Policy & Governance

The droplet metaphor is literal in the codebase. The body is passive. The interior is active. Governance is the surface tension — it controls what crosses the boundary between the agent's interior (memory, tools, state) and the outside world. Every outbound action passes through the policy gate. Every inbound data payload is sanitized. Every decision is logged.

For the conceptual foundation, see Governance. For where policy sits in the package architecture, see Architecture.

The PolicyGate

PolicyGate (in @motebit/policy) is the central decision engine.

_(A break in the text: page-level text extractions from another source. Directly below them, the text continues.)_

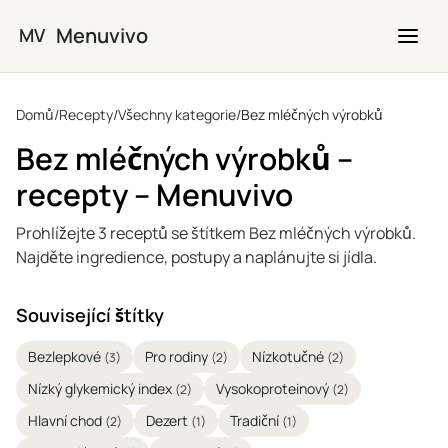
Přejít na hlavní obsah
Menuvivo
MV
Domů
/
Recepty
/
Všechny kategorie
/
Bez mléčných výrobků
Bez mléčných výrobků –
recepty – Menuvivo
Prohlížejte 3 receptů se štítkem Bez mléčných výrobků.
Najděte ingredience, postupy a naplánujte si jídla.
Související štítky
Bezlepkové
Pro rodiny
Nízkotučné
(3)
(2)
(2)
Nízký glykemický index
Vysokoproteinový
(2)
(2)
Hlavní chod
Dezert
Tradiční
(2)
(1)
(1)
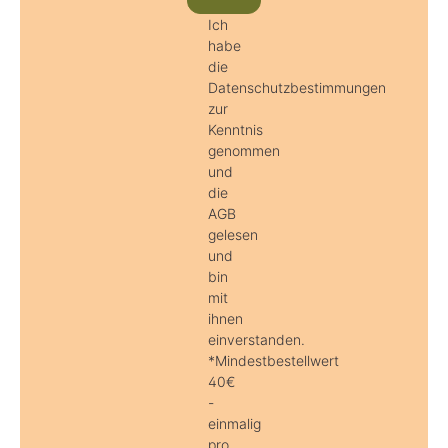
Ich
habe
die
Datenschutzbestimmungen
zur
Kenntnis
genommen
und
die
AGB
gelesen
und
bin
mit
ihnen
einverstanden.
*Mindestbestellwert
40€
-
einmalig
pro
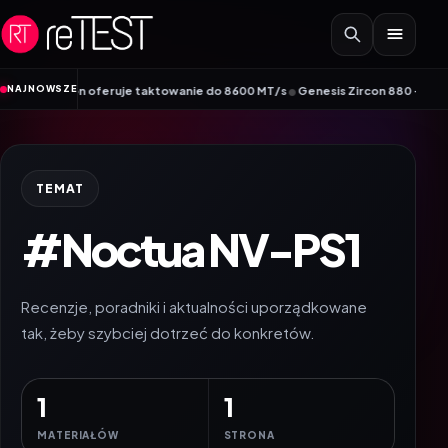
Przejdź do treści
•
NAJNOWSZE
ROG Edition oferuje taktowanie do 8600 MT/s
Genesis Zircon 880 – nowy człone
TEMAT
#Noctua NV-PS1
Recenzje, poradniki i aktualności uporządkowane
tak, żeby szybciej dotrzeć do konkretów.
1
1
MATERIAŁÓW
STRONA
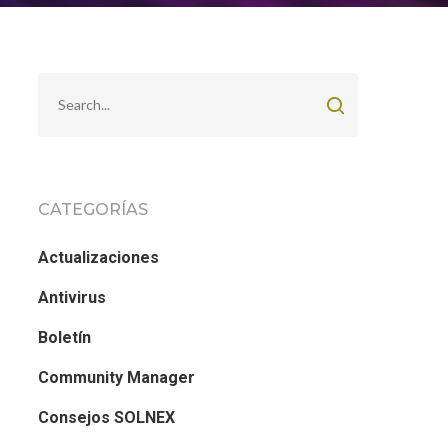
CATEGORÍAS
Actualizaciones
Antivirus
Boletín
Community Manager
Consejos SOLNEX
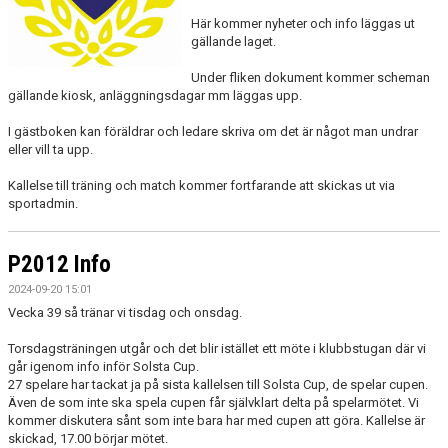
Här kommer nyheter och info läggas ut
gällande laget.
Under fliken dokument kommer scheman
gällande kiosk, anläggningsdagar mm läggas upp.
I gästboken kan föräldrar och ledare skriva om det är något man undrar
eller vill ta upp.
Kallelse till träning och match kommer fortfarande att skickas ut via
sportadmin.
P2012 Info
2024-09-20 15:01
Vecka 39 så tränar vi tisdag och onsdag.
Torsdagsträningen utgår och det blir istället ett möte i klubbstugan där vi
går igenom info inför Solsta Cup.
27 spelare har tackat ja på sista kallelsen till Solsta Cup, de spelar cupen.
Även de som inte ska spela cupen får självklart delta på spelarmötet. Vi
kommer diskutera sånt som inte bara har med cupen att göra. Kallelse är
skickad, 17.00 börjar mötet.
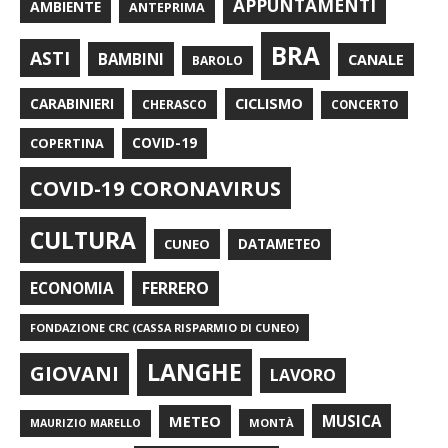
APPUNTAMENTI
AMBIENTE
ANTEPRIMA
BRA
ASTI
BAMBINI
CANALE
BAROLO
CARABINIERI
CICLISMO
CHERASCO
CONCERTO
COPERTINA
COVID-19
COVID-19 CORONAVIRUS
CULTURA
CUNEO
DATAMETEO
FERRERO
ECONOMIA
FONDAZIONE CRC (CASSA RISPARMIO DI CUNEO)
LANGHE
GIOVANI
LAVORO
METEO
MUSICA
MONTÀ
MAURIZIO MARELLO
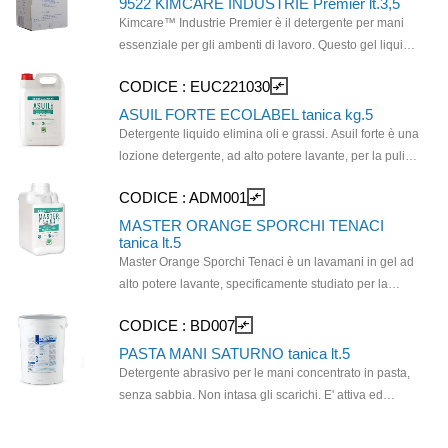
9522 KIMCARE INDUSTRIE Premier lt.3,5
Kimcare™ Industrie Premier è il detergente per mani
essenziale per gli ambenti di lavoro. Questo gel liquido
verde leggermente profumato è la soluzione
CODICE :
EUC221030
compare_arrows
professionale perfetta ed economicamente vantaggiosa
per mantenere i massimi standard di igiene e pulizia
ASUIL FORTE ECOLABEL tanica kg.5
nella propria attività. Questa formula potente e
Detergente liquido elimina oli e grassi. Asuil forte è una
avanzata è ideale per rimuovere olio industriale,
lozione detergente, ad alto potere lavante, per la pulizia
grasso, catrame e la maggior parte degli inchiostri,
delle mani indicata per l’eliminazione di sporchi leggeri
CODICE :
ADM001
compare_arrows
idratando delicatamente le mani.
e medi nelle aree industriali. Rispetta l’equilibrio della
pelle grazie al suo pH isoepidermico (pH=5,5), e alla
MASTER ORANGE SPORCHI TENACI
tanica lt.5
presenza delle proteine del Germe di Grano addolcenti.
Master Orange Sporchi Tenaci è un lavamani in gel ad
Prodotto certificato ECOLABEL. Uso: applicare sulle
alto potere lavante, specificamente studiato per la
mani asciutte, strofinare con acqua fino ad ottenere una
rimozione dalle mani degli sporchi più resistenti per i
ricca schiuma, quindi sciacquare ed asciugare con
CODICE :
BD007
compare_arrows
settori industriali, automobilistici e fai da te. L’azione
cura.
combinata dei tensioattivi di origine naturale vegetale
PASTA MANI SATURNO tanica lt.5
da fonti ti rinnovabili e dell’abrasivo vegetale
Detergente abrasivo per le mani concentrato in pasta,
micronizzato, ottenuto dal Tutolo di Mais, rimuove lo
senza sabbia. Non intasa gli scarichi. E' attiva ed
sporco in rofondità, lascia le mani morbide e
energica contro molti tipi di sporco grazie alla sua forte
piacevolmente profumate. Il prodotto è arricchito con
azione pulente. La particolare formula a base di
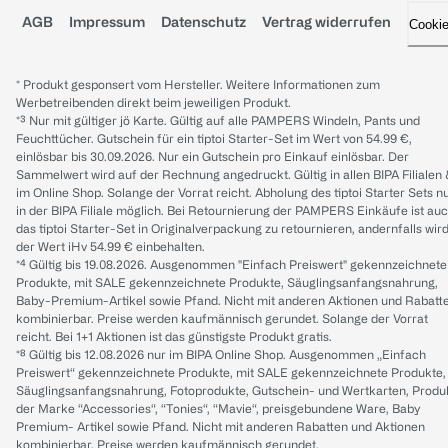
AGB
Impressum
Datenschutz
Vertrag widerrufen
Cooki
* Produkt gesponsert vom Hersteller. Weitere Informationen zum
Werbetreibenden direkt beim jeweiligen Produkt.
*³ Nur mit gültiger jö Karte. Gültig auf alle PAMPERS Windeln, Pants und
Feuchttücher. Gutschein für ein tiptoi Starter-Set im Wert von 54.99 €,
einlösbar bis 30.09.2026. Nur ein Gutschein pro Einkauf einlösbar. Der
Sammelwert wird auf der Rechnung angedruckt. Gültig in allen BIPA Filialen
im Online Shop. Solange der Vorrat reicht. Abholung des tiptoi Starter Sets n
in der BIPA Filiale möglich. Bei Retournierung der PAMPERS Einkäufe ist au
das tiptoi Starter-Set in Originalverpackung zu retournieren, andernfalls wir
der Wert iHv 54.99 € einbehalten.
*⁴ Gültig bis 19.08.2026. Ausgenommen "Einfach Preiswert" gekennzeichnete
Produkte, mit SALE gekennzeichnete Produkte, Säuglingsanfangsnahrung,
Baby-Premium-Artikel sowie Pfand. Nicht mit anderen Aktionen und Rabatt
kombinierbar. Preise werden kaufmännisch gerundet. Solange der Vorrat
reicht. Bei 1+1 Aktionen ist das günstigste Produkt gratis.
*⁸ Gültig bis 12.08.2026 nur im BIPA Online Shop. Ausgenommen „Einfach
Preiswert“ gekennzeichnete Produkte, mit SALE gekennzeichnete Produkte,
Säuglingsanfangsnahrung, Fotoprodukte, Gutschein- und Wertkarten, Produ
der Marke “Accessories“, “Tonies“, “Mavie“, preisgebundene Ware, Baby
Premium- Artikel sowie Pfand. Nicht mit anderen Rabatten und Aktionen
kombinierbar. Preise werden kaufmännisch gerundet.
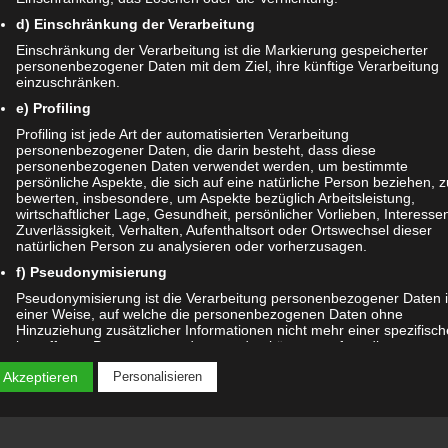
d) Einschränkung der Verarbeitung
Einschränkung der Verarbeitung ist die Markierung gespeicherter
personenbezogener Daten mit dem Ziel, ihre künftige Verarbeitung
*
einzuschränken.
e) Profiling
Profiling ist jede Art der automatisierten Verarbeitung
Datenschutzerklärung
zur Kenntnis genommen.
personenbezogener Daten, die darin besteht, dass diese
personenbezogenen Daten verwendet werden, um bestimmte
persönliche Aspekte, die sich auf eine natürliche Person beziehen, z
bewerten, insbesondere, um Aspekte bezüglich Arbeitsleistung,
wirtschaftlicher Lage, Gesundheit, persönlicher Vorlieben, Interesse
Zuverlässigkeit, Verhalten, Aufenthaltsort oder Ortswechsel dieser
natürlichen Person zu analysieren oder vorherzusagen.
ärung
|
Datenauszug
|
Datenschutzeinstellungen
|
Löschanfrage
|
Fotonachw
f) Pseudonymisierung
Pseudonymisierung ist die Verarbeitung personenbezogener Daten 
einer Weise, auf welche die personenbezogenen Daten ohne
Hinzuziehung zusätzlicher Informationen nicht mehr einer spezifisc
betroffenen Person zugeordnet werden können, sofern diese
zusätzlichen Informationen gesondert aufbewahrt werden und
 Akzeptieren
Personalisieren
technischen und organisatorischen Maßnahmen unterliegen, die
gewährleisten, dass die personenbezogenen Daten nicht einer
identifizierten oder identifizierbaren natürlichen Person zugewiesen
werden.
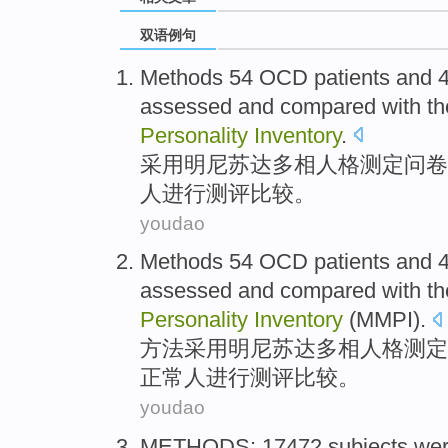
双语例句
Methods
54
OCD
patients
and
assessed
and
compared with
t
Personality
Inventory
.
采用
明尼苏达
多相
人格测定问卷
人
进行
测评
比较
。
youdao
Methods
54
OCD
patients
and
assessed
and
compared
with t
Personality
Inventory
(
MMPI
).
方法
采用明尼苏达
多相
人格
测定
正常人
进行
测评
比较
。
youdao
METHODS
: 17472
subjects
we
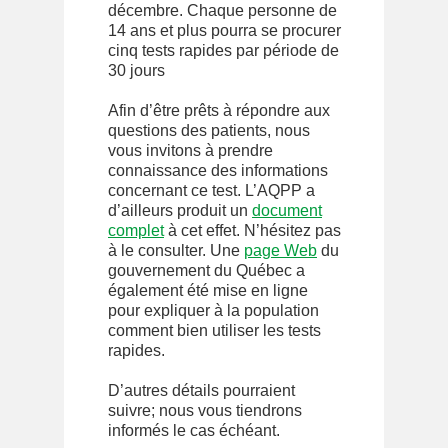
décembre. Chaque personne de
14 ans et plus pourra se procurer
cinq tests rapides par période de
30 jours
Afin d’être prêts à répondre aux
questions des patients, nous
vous invitons à prendre
connaissance des informations
concernant ce test. L’AQPP a
d’ailleurs produit un
document
complet
à cet effet. N’hésitez pas
à le consulter. Une
page Web
du
gouvernement du Québec a
également été mise en ligne
pour expliquer à la population
comment bien utiliser les tests
rapides.
D’autres détails pourraient
suivre; nous vous tiendrons
informés le cas échéant.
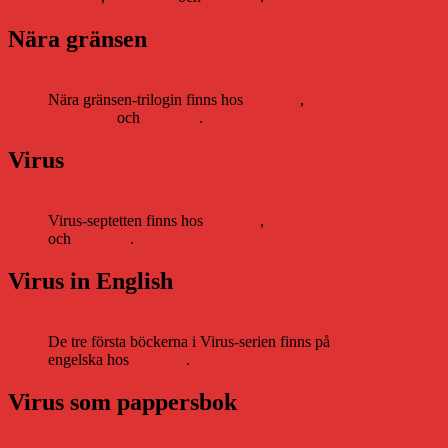
Nära gränsen
Nära gränsen-trilogin finns hos
Storytel
,
Bookbeat
och
Nextory
.
Virus
Virus-septetten finns hos
Storytel
,
Bookbeat
och
Nextory
.
Virus in English
De tre första böckerna i Virus-serien finns på
engelska hos
Storytel
.
Virus som pappersbok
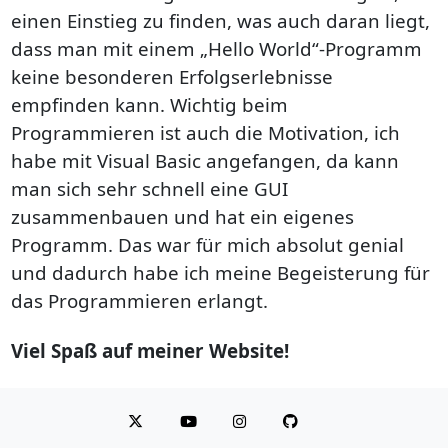
einen Einstieg zu finden, was auch daran liegt,
dass man mit einem „Hello World“-Programm
keine besonderen Erfolgserlebnisse
empfinden kann. Wichtig beim
Programmieren ist auch die Motivation, ich
habe mit Visual Basic angefangen, da kann
man sich sehr schnell eine GUI
zusammenbauen und hat ein eigenes
Programm. Das war für mich absolut genial
und dadurch habe ich meine Begeisterung für
das Programmieren erlangt.
Viel Spaß auf meiner Website!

It sits between the agentic loop and the tool registry. Every tool call passes through it.

The gate evaluates each tool call and returns one of three outcomes:

Outcome	Meaning
allowed	Tool executes immediately
requires_approval	Execution pauses until the user approves or denies
denied	Tool is blocked unconditionally

The gate also filters which tools the AI model can see (filterTools), sanitizes tool results before they enter the conversation, redacts detected secrets, and enforces budgets. Every decision is logged to the audit trail.

Risk classification

Tools are classified by the risk they carry. Classification uses the tool's own riskHint if provided, otherwise infers from the tool name and description via pattern matching.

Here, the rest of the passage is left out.